◆ **TRY IT**
Please return each entry exactly as it appears, but not the pictures.

◆ **RAW DATA**
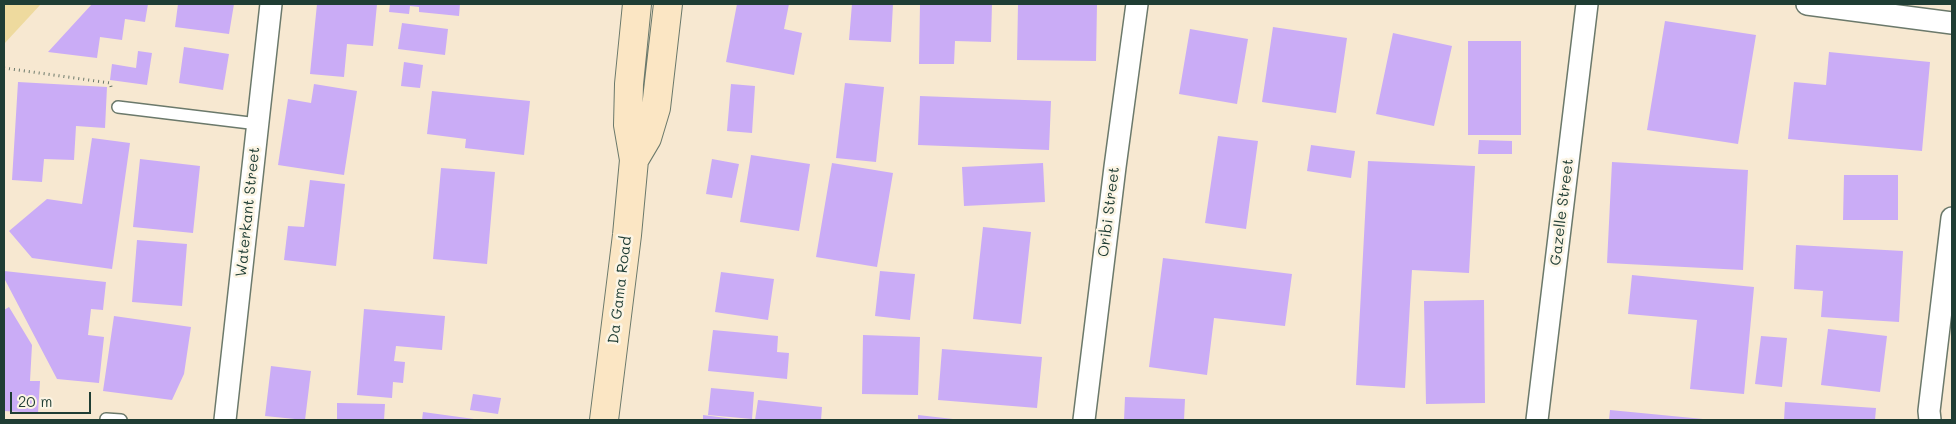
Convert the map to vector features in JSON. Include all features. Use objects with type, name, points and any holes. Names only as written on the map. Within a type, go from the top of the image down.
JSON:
[{"type":"street","name":"Waterkant Street","points":[[225,420],[271,4]]},
{"type":"street","name":"Da Gama Road","points":[[604,420],[626,245],[634,160],[628,125],[629,84],[637,4]]},
{"type":"street","name":"Da Gama Road","points":[[634,160],[647,138],[656,108],[668,4]]},
{"type":"street","name":"Oribi Street","points":[[1084,420],[1113,177],[1137,4]]},
{"type":"street","name":"Gazelle Street","points":[[1537,420],[1587,4]]},
{"type":"street","points":[[1807,4],[1952,24]]},
{"type":"street","points":[[1930,420],[1929,411],[1952,218]]},
{"type":"lane","points":[[118,106],[258,124]]},
{"type":"lane","points":[[106,418],[121,420]]},
{"type":"path","points":[[4,68],[110,83],[118,106]]},
{"type":"sand","points":[[4,4],[41,4],[4,44]]},
{"type":"building","points":[[92,4],[148,4],[145,22],[125,19],[122,40],[100,37],[97,58],[48,52]]},
{"type":"building","points":[[178,4],[234,4],[229,34],[175,27]]},
{"type":"building","points":[[317,4],[377,4],[373,46],[347,44],[344,77],[310,74]]},
{"type":"building","points":[[390,4],[460,4],[459,16],[419,12],[419,7],[410,6],[409,14],[389,12]]},
{"type":"building","points":[[737,4],[789,4],[784,29],[802,33],[794,75],[726,62]]},
{"type":"building","points":[[852,4],[893,4],[891,42],[849,40]]},
{"type":"building","points":[[920,4],[992,4],[991,42],[955,41],[954,64],[919,64]]},
{"type":"building","points":[[1018,4],[1097,4],[1096,61],[1017,60]]},
{"type":"building","points":[[1665,21],[1756,35],[1738,144],[1647,130]]},
{"type":"building","points":[[402,23],[448,29],[445,55],[398,49]]},
{"type":"building","points":[[1273,27],[1347,38],[1336,113],[1262,102]]},
{"type":"building","points":[[1190,29],[1248,39],[1237,104],[1179,94]]},
{"type":"building","points":[[1393,33],[1452,46],[1434,126],[1376,114]]},
{"type":"building","points":[[1468,41],[1521,41],[1521,135],[1468,135]]},
{"type":"building","points":[[184,47],[229,54],[223,90],[179,83]]},
{"type":"building","points":[[138,51],[152,53],[147,85],[110,80],[112,64],[136,68]]},
{"type":"building","points":[[1829,52],[1930,62],[1922,151],[1788,139],[1794,82],[1826,85]]},
{"type":"building","points":[[404,62],[423,65],[420,88],[401,86]]},
{"type":"building","points":[[18,82],[107,87],[105,128],[76,126],[74,160],[44,159],[42,182],[12,180]]},
{"type":"building","points":[[845,83],[884,87],[876,162],[836,158]]},
{"type":"building","points":[[314,84],[357,91],[344,175],[278,165],[288,99],[311,103]]},
{"type":"building","points":[[731,84],[755,86],[752,133],[727,131]]},
{"type":"building","points":[[432,91],[530,101],[524,155],[465,148],[466,139],[427,134]]},
{"type":"building","points":[[920,96],[1051,101],[1049,150],[918,145]]},
{"type":"building","points":[[1218,136],[1258,141],[1246,229],[1205,223]]},
{"type":"building","points":[[92,138],[130,143],[112,269],[32,258],[9,231],[47,199],[82,204]]},
{"type":"building","points":[[1479,140],[1512,141],[1512,154],[1478,154]]},
{"type":"building","points":[[1311,145],[1355,151],[1351,178],[1307,171]]},
{"type":"building","points":[[751,155],[810,164],[799,231],[740,222]]},
{"type":"building","points":[[140,159],[200,166],[193,233],[133,227]]},
{"type":"building","points":[[712,159],[739,164],[732,198],[706,194]]},
{"type":"building","points":[[1368,161],[1475,166],[1469,273],[1412,270],[1405,388],[1356,385]]},
{"type":"building","points":[[1612,162],[1748,170],[1743,270],[1607,263]]},
{"type":"building","points":[[832,163],[893,173],[877,267],[816,257]]},
{"type":"building","points":[[1043,163],[1045,202],[964,206],[962,167]]},
{"type":"building","points":[[441,168],[495,172],[487,264],[433,259]]},
{"type":"building","points":[[1844,175],[1898,175],[1898,220],[1843,220]]},
{"type":"building","points":[[310,180],[345,184],[336,266],[284,260],[288,226],[304,227]]},
{"type":"building","points":[[983,227],[1031,232],[1021,324],[973,319]]},
{"type":"building","points":[[137,240],[187,244],[182,306],[132,302]]},
{"type":"building","points":[[1796,245],[1903,251],[1899,322],[1821,317],[1823,291],[1794,289]]},
{"type":"building","points":[[1163,258],[1292,274],[1285,326],[1214,318],[1207,375],[1149,367]]},
{"type":"building","points":[[4,271],[106,282],[103,310],[91,309],[88,335],[104,337],[99,383],[57,379],[4,278]]},
{"type":"building","points":[[880,271],[915,274],[910,320],[875,316]]},
{"type":"building","points":[[721,272],[774,279],[768,320],[715,312]]},
{"type":"building","points":[[1632,275],[1754,287],[1744,394],[1690,389],[1697,320],[1628,314]]},
{"type":"building","points":[[1484,300],[1485,403],[1426,404],[1424,301]]},
{"type":"building","points":[[9,307],[32,345],[30,381],[40,381],[38,413],[4,411],[4,310]]},
{"type":"building","points":[[364,309],[445,316],[442,350],[396,346],[394,361],[405,362],[403,383],[393,382],[392,398],[357,395]]},
{"type":"building","points":[[114,316],[191,327],[184,374],[172,400],[103,391]]},
{"type":"building","points":[[1828,329],[1887,336],[1880,392],[1821,385]]},
{"type":"building","points":[[713,330],[778,336],[777,352],[789,353],[787,379],[708,371]]},
{"type":"building","points":[[863,335],[920,337],[918,395],[862,394]]},
{"type":"building","points":[[1761,336],[1787,338],[1782,387],[1755,384]]},
{"type":"building","points":[[942,349],[1042,357],[1037,408],[938,400]]},
{"type":"building","points":[[271,366],[311,371],[305,420],[265,416]]},
{"type":"building","points":[[711,388],[754,392],[752,419],[708,415]]},
{"type":"building","points":[[473,394],[501,398],[498,414],[470,410]]},
{"type":"building","points":[[1125,397],[1185,399],[1184,420],[1124,420]]},
{"type":"building","points":[[758,400],[822,407],[821,420],[755,420]]},
{"type":"building","points":[[1785,402],[1876,408],[1875,420],[1784,420]]},
{"type":"building","points":[[337,403],[385,404],[384,420],[337,420]]},
{"type":"building","points":[[1610,410],[1703,419],[1703,420],[1609,420]]},
{"type":"building","points":[[423,412],[474,419],[474,420],[422,420]]},
{"type":"building","points":[[703,415],[734,419],[734,420],[703,420]]},
{"type":"building","points":[[918,415],[953,419],[953,420],[918,420]]}]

◆ **ANSWER BOX**
Convert the map to vector features in JSON. Include all features. Use objects with type, name, points and any holes. Names only as written on the map. Within a type, go from the top of the image down.
JSON:
[{"type":"street","name":"Waterkant Street","points":[[225,420],[271,4]]},
{"type":"street","name":"Da Gama Road","points":[[604,420],[626,245],[634,160],[628,125],[629,84],[637,4]]},
{"type":"street","name":"Da Gama Road","points":[[634,160],[647,138],[656,108],[668,4]]},
{"type":"street","name":"Oribi Street","points":[[1084,420],[1113,177],[1137,4]]},
{"type":"street","name":"Gazelle Street","points":[[1537,420],[1587,4]]},
{"type":"street","points":[[1807,4],[1952,24]]},
{"type":"street","points":[[1930,420],[1929,411],[1952,218]]},
{"type":"lane","points":[[118,106],[258,124]]},
{"type":"lane","points":[[106,418],[121,420]]},
{"type":"path","points":[[4,68],[110,83],[118,106]]},
{"type":"sand","points":[[4,4],[41,4],[4,44]]},
{"type":"building","points":[[92,4],[148,4],[145,22],[125,19],[122,40],[100,37],[97,58],[48,52]]},
{"type":"building","points":[[178,4],[234,4],[229,34],[175,27]]},
{"type":"building","points":[[317,4],[377,4],[373,46],[347,44],[344,77],[310,74]]},
{"type":"building","points":[[390,4],[460,4],[459,16],[419,12],[419,7],[410,6],[409,14],[389,12]]},
{"type":"building","points":[[737,4],[789,4],[784,29],[802,33],[794,75],[726,62]]},
{"type":"building","points":[[852,4],[893,4],[891,42],[849,40]]},
{"type":"building","points":[[920,4],[992,4],[991,42],[955,41],[954,64],[919,64]]},
{"type":"building","points":[[1018,4],[1097,4],[1096,61],[1017,60]]},
{"type":"building","points":[[1665,21],[1756,35],[1738,144],[1647,130]]},
{"type":"building","points":[[402,23],[448,29],[445,55],[398,49]]},
{"type":"building","points":[[1273,27],[1347,38],[1336,113],[1262,102]]},
{"type":"building","points":[[1190,29],[1248,39],[1237,104],[1179,94]]},
{"type":"building","points":[[1393,33],[1452,46],[1434,126],[1376,114]]},
{"type":"building","points":[[1468,41],[1521,41],[1521,135],[1468,135]]},
{"type":"building","points":[[184,47],[229,54],[223,90],[179,83]]},
{"type":"building","points":[[138,51],[152,53],[147,85],[110,80],[112,64],[136,68]]},
{"type":"building","points":[[1829,52],[1930,62],[1922,151],[1788,139],[1794,82],[1826,85]]},
{"type":"building","points":[[404,62],[423,65],[420,88],[401,86]]},
{"type":"building","points":[[18,82],[107,87],[105,128],[76,126],[74,160],[44,159],[42,182],[12,180]]},
{"type":"building","points":[[845,83],[884,87],[876,162],[836,158]]},
{"type":"building","points":[[314,84],[357,91],[344,175],[278,165],[288,99],[311,103]]},
{"type":"building","points":[[731,84],[755,86],[752,133],[727,131]]},
{"type":"building","points":[[432,91],[530,101],[524,155],[465,148],[466,139],[427,134]]},
{"type":"building","points":[[920,96],[1051,101],[1049,150],[918,145]]},
{"type":"building","points":[[1218,136],[1258,141],[1246,229],[1205,223]]},
{"type":"building","points":[[92,138],[130,143],[112,269],[32,258],[9,231],[47,199],[82,204]]},
{"type":"building","points":[[1479,140],[1512,141],[1512,154],[1478,154]]},
{"type":"building","points":[[1311,145],[1355,151],[1351,178],[1307,171]]},
{"type":"building","points":[[751,155],[810,164],[799,231],[740,222]]},
{"type":"building","points":[[140,159],[200,166],[193,233],[133,227]]},
{"type":"building","points":[[712,159],[739,164],[732,198],[706,194]]},
{"type":"building","points":[[1368,161],[1475,166],[1469,273],[1412,270],[1405,388],[1356,385]]},
{"type":"building","points":[[1612,162],[1748,170],[1743,270],[1607,263]]},
{"type":"building","points":[[832,163],[893,173],[877,267],[816,257]]},
{"type":"building","points":[[1043,163],[1045,202],[964,206],[962,167]]},
{"type":"building","points":[[441,168],[495,172],[487,264],[433,259]]},
{"type":"building","points":[[1844,175],[1898,175],[1898,220],[1843,220]]},
{"type":"building","points":[[310,180],[345,184],[336,266],[284,260],[288,226],[304,227]]},
{"type":"building","points":[[983,227],[1031,232],[1021,324],[973,319]]},
{"type":"building","points":[[137,240],[187,244],[182,306],[132,302]]},
{"type":"building","points":[[1796,245],[1903,251],[1899,322],[1821,317],[1823,291],[1794,289]]},
{"type":"building","points":[[1163,258],[1292,274],[1285,326],[1214,318],[1207,375],[1149,367]]},
{"type":"building","points":[[4,271],[106,282],[103,310],[91,309],[88,335],[104,337],[99,383],[57,379],[4,278]]},
{"type":"building","points":[[880,271],[915,274],[910,320],[875,316]]},
{"type":"building","points":[[721,272],[774,279],[768,320],[715,312]]},
{"type":"building","points":[[1632,275],[1754,287],[1744,394],[1690,389],[1697,320],[1628,314]]},
{"type":"building","points":[[1484,300],[1485,403],[1426,404],[1424,301]]},
{"type":"building","points":[[9,307],[32,345],[30,381],[40,381],[38,413],[4,411],[4,310]]},
{"type":"building","points":[[364,309],[445,316],[442,350],[396,346],[394,361],[405,362],[403,383],[393,382],[392,398],[357,395]]},
{"type":"building","points":[[114,316],[191,327],[184,374],[172,400],[103,391]]},
{"type":"building","points":[[1828,329],[1887,336],[1880,392],[1821,385]]},
{"type":"building","points":[[713,330],[778,336],[777,352],[789,353],[787,379],[708,371]]},
{"type":"building","points":[[863,335],[920,337],[918,395],[862,394]]},
{"type":"building","points":[[1761,336],[1787,338],[1782,387],[1755,384]]},
{"type":"building","points":[[942,349],[1042,357],[1037,408],[938,400]]},
{"type":"building","points":[[271,366],[311,371],[305,420],[265,416]]},
{"type":"building","points":[[711,388],[754,392],[752,419],[708,415]]},
{"type":"building","points":[[473,394],[501,398],[498,414],[470,410]]},
{"type":"building","points":[[1125,397],[1185,399],[1184,420],[1124,420]]},
{"type":"building","points":[[758,400],[822,407],[821,420],[755,420]]},
{"type":"building","points":[[1785,402],[1876,408],[1875,420],[1784,420]]},
{"type":"building","points":[[337,403],[385,404],[384,420],[337,420]]},
{"type":"building","points":[[1610,410],[1703,419],[1703,420],[1609,420]]},
{"type":"building","points":[[423,412],[474,419],[474,420],[422,420]]},
{"type":"building","points":[[703,415],[734,419],[734,420],[703,420]]},
{"type":"building","points":[[918,415],[953,419],[953,420],[918,420]]}]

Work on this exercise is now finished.